LDA

In this exercise, we’ll be exploring topic modeling using Latent Dirichlet Allocation (LDA). We’ll be working with a dataset of tweets from Joe Biden’s timeline.

Setting Up the Environment

First, let’s load the necessary libraries.

if (!require("pacman")) install.packages("pacman") ; require("pacman")
p_load(rtweet, httr,tidyverse, reshape2)

Loading the Data

In this example, the tweets¹ on the timeline of Joe Biden are scraped.

load("joe_biden.Rdata")

Next, we’ll separate the tweets into individual objects and set the proper encoding.

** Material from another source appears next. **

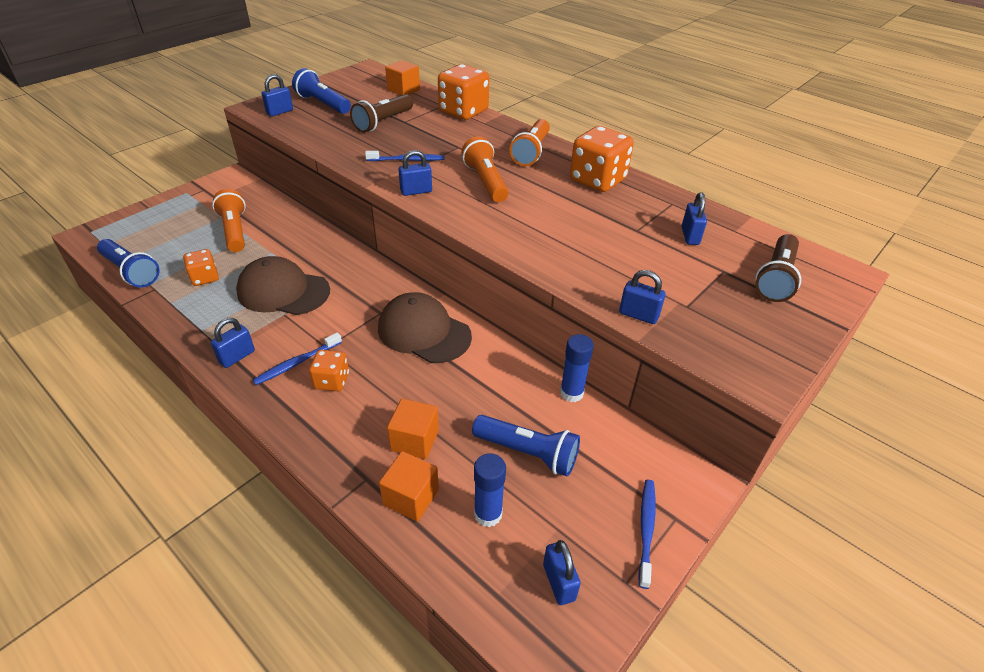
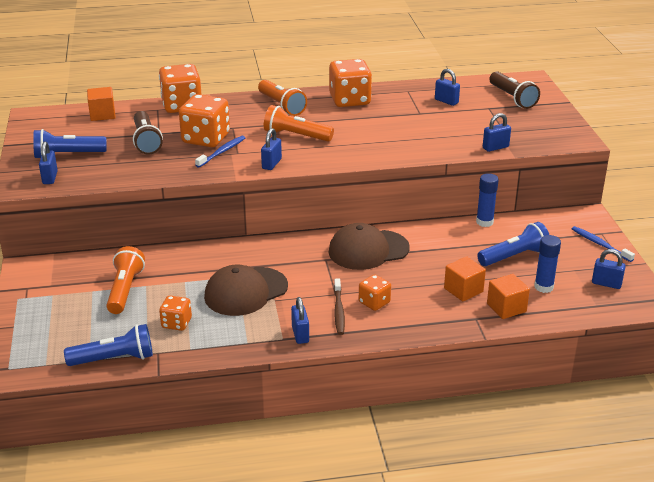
camera: 50 degrees left, 10 degrees down
orange flashlight [212,189,246,252] -> orange flashlight turned 75 degrees clockwise [106,246,145,314]
blue toothbrush [253,332,342,385] -> brown toothbrush [334,279,345,335]
none -> orange dice [179,94,230,147]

tweets <- user %>% select(text)

Preparing for Topic Modeling

We’ll also need to load the required packages for topic modeling.

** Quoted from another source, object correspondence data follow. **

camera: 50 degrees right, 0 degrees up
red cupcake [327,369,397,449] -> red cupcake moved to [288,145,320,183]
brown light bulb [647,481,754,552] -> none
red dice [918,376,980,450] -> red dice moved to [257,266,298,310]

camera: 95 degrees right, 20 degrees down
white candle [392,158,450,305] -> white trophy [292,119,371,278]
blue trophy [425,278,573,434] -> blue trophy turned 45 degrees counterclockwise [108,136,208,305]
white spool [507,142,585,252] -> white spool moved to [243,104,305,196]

p_load(wordcloud, tm, topicmodels, topicdoc, tidytext, textclean)

The input of LDA is a document term matrix (tf). Instead of making a DTM function with the tm package, a tidytext approach will be used to create a dtm.

Cleaning the Tweets

First, we’ll clean the tweets.

text_clean <- tweets$text %>%  
  str_to_lower() %>% # to lower case 
  str_replace_all("[[:punct:]]","") %>% # replace punctuation 
  str_replace_all("[[:digit:]]", "") %>% # remove numbers 
  str_squish() # remove whitespace 

Creating a Document by Term Matrix

The creation of a document by term matrix starts with the creation of a tibble.

text_df <- tibble(doc= 1:length(text_clean), text = text_clean)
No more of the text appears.